------ DATA EXTRACT ------

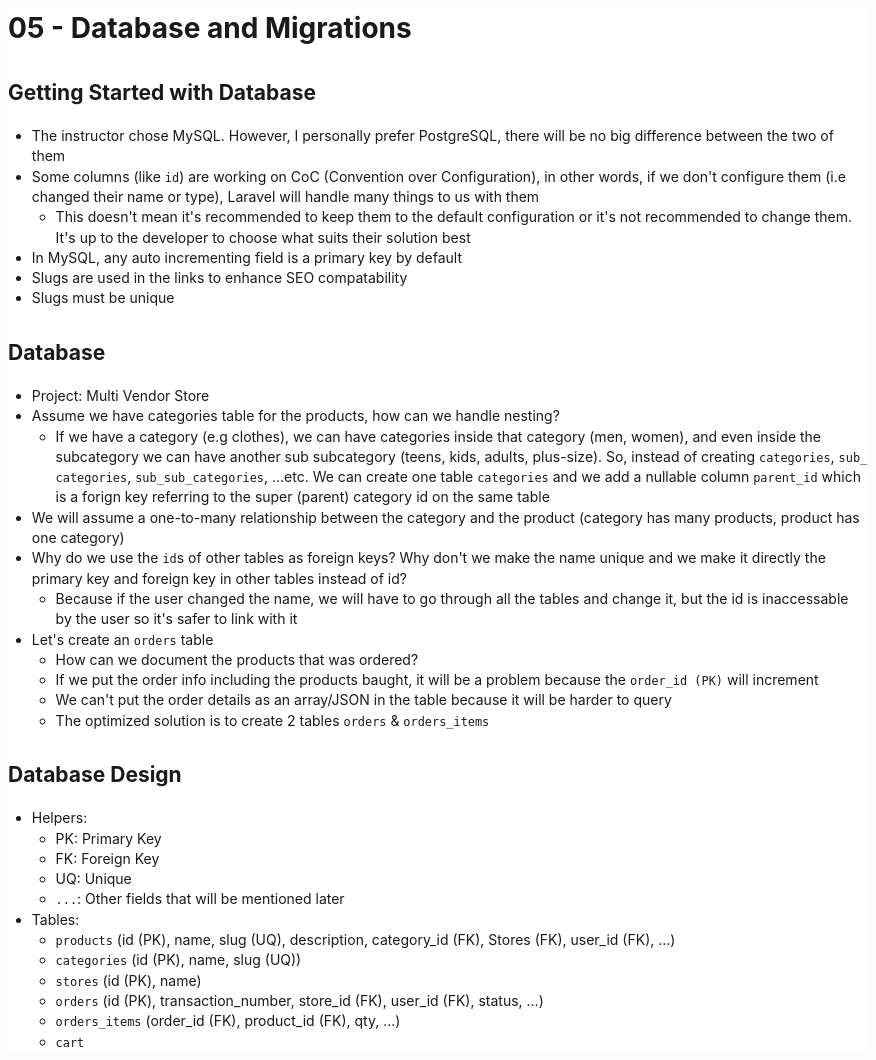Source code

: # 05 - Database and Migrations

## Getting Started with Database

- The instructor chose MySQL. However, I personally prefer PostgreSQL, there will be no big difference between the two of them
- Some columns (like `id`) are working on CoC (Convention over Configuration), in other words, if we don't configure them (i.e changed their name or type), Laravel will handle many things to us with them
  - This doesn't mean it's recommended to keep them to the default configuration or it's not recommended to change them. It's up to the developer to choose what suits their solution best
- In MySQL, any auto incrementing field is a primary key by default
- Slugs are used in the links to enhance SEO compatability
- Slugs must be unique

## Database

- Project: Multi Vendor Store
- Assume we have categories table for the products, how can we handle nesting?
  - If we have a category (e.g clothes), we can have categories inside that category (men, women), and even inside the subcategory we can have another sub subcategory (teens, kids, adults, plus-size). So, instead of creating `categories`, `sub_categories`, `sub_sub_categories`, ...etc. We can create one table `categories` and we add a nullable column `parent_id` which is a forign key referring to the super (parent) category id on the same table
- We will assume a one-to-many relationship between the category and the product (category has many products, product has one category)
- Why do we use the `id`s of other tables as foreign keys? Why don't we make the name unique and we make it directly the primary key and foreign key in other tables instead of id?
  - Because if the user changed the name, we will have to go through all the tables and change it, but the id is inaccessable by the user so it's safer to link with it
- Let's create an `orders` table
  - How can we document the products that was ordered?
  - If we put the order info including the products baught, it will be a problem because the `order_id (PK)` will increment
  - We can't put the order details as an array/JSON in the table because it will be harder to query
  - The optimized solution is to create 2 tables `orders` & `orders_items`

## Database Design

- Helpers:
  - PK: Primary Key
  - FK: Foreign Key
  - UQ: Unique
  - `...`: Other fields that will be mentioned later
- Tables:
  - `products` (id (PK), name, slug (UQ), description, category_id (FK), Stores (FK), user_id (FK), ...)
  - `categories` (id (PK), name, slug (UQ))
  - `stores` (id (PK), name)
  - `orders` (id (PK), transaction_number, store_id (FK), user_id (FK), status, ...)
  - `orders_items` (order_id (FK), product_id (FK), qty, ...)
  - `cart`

------

→ DESCRIPTION OF THE TASK: Please put every line of the items into a JSON list of strings, one string per line, leaving out blank lines and the pictures.

→ RESPONSE AREA:
[
  "Source code",
  ": # 05 - Database and Migrations",
  "## Getting Started with Database",
  "- The instructor chose MySQL. However, I personally prefer PostgreSQL, there will be no big difference between the two of them",
  "- Some columns (like `id`) are working on CoC (Convention over Configuration), in other words, if we don't configure them (i.e changed their name or type), Laravel will handle many things to us with them",
  "  - This doesn't mean it's recommended to keep them to the default configuration or it's not recommended to change them. It's up to the developer to choose what suits their solution best",
  "- In MySQL, any auto incrementing field is a primary key by default",
  "- Slugs are used in the links to enhance SEO compatability",
  "- Slugs must be unique",
  "## Database",
  "- Project: Multi Vendor Store",
  "- Assume we have categories table for the products, how can we handle nesting?",
  "  - If we have a category (e.g clothes), we can have categories inside that category (men, women), and even inside the subcategory we can have another sub subcategory (teens, kids, adults, plus-size). So, instead of creating `categories`, `sub_categories`, `sub_sub_categories`, ...etc. We can create one table `categories` and we add a nullable column `parent_id` which is a forign key referring to the super (parent) category id on the same table",
  "- We will assume a one-to-many relationship between the category and the product (category has many products, product has one category)",
  "- Why do we use the `id`s of other tables as foreign keys? Why don't we make the name unique and we make it directly the primary key and foreign key in other tables instead of id?",
  "  - Because if the user changed the name, we will have to go through all the tables and change it, but the id is inaccessable by the user so it's safer to link with it",
  "- Let's create an `orders` table",
  "  - How can we document the products that was ordered?",
  "  - If we put the order info including the products baught, it will be a problem because the `order_id (PK)` will increment",
  "  - We can't put the order details as an array/JSON in the table because it will be harder to query",
  "  - The optimized solution is to create 2 tables `orders` & `orders_items`",
  "## Database Design",
  "- Helpers:",
  "  - PK: Primary Key",
  "  - FK: Foreign Key",
  "  - UQ: Unique",
  "  - `...`: Other fields that will be mentioned later",
  "- Tables:",
  "  - `products` (id (PK), name, slug (UQ), description, category_id (FK), Stores (FK), user_id (FK), ...)",
  "  - `categories` (id (PK), name, slug (UQ))",
  "  - `stores` (id (PK), name)",
  "  - `orders` (id (PK), transaction_number, store_id (FK), user_id (FK), status, ...)",
  "  - `orders_items` (order_id (FK), product_id (FK), qty, ...)",
  "  - `cart`"
]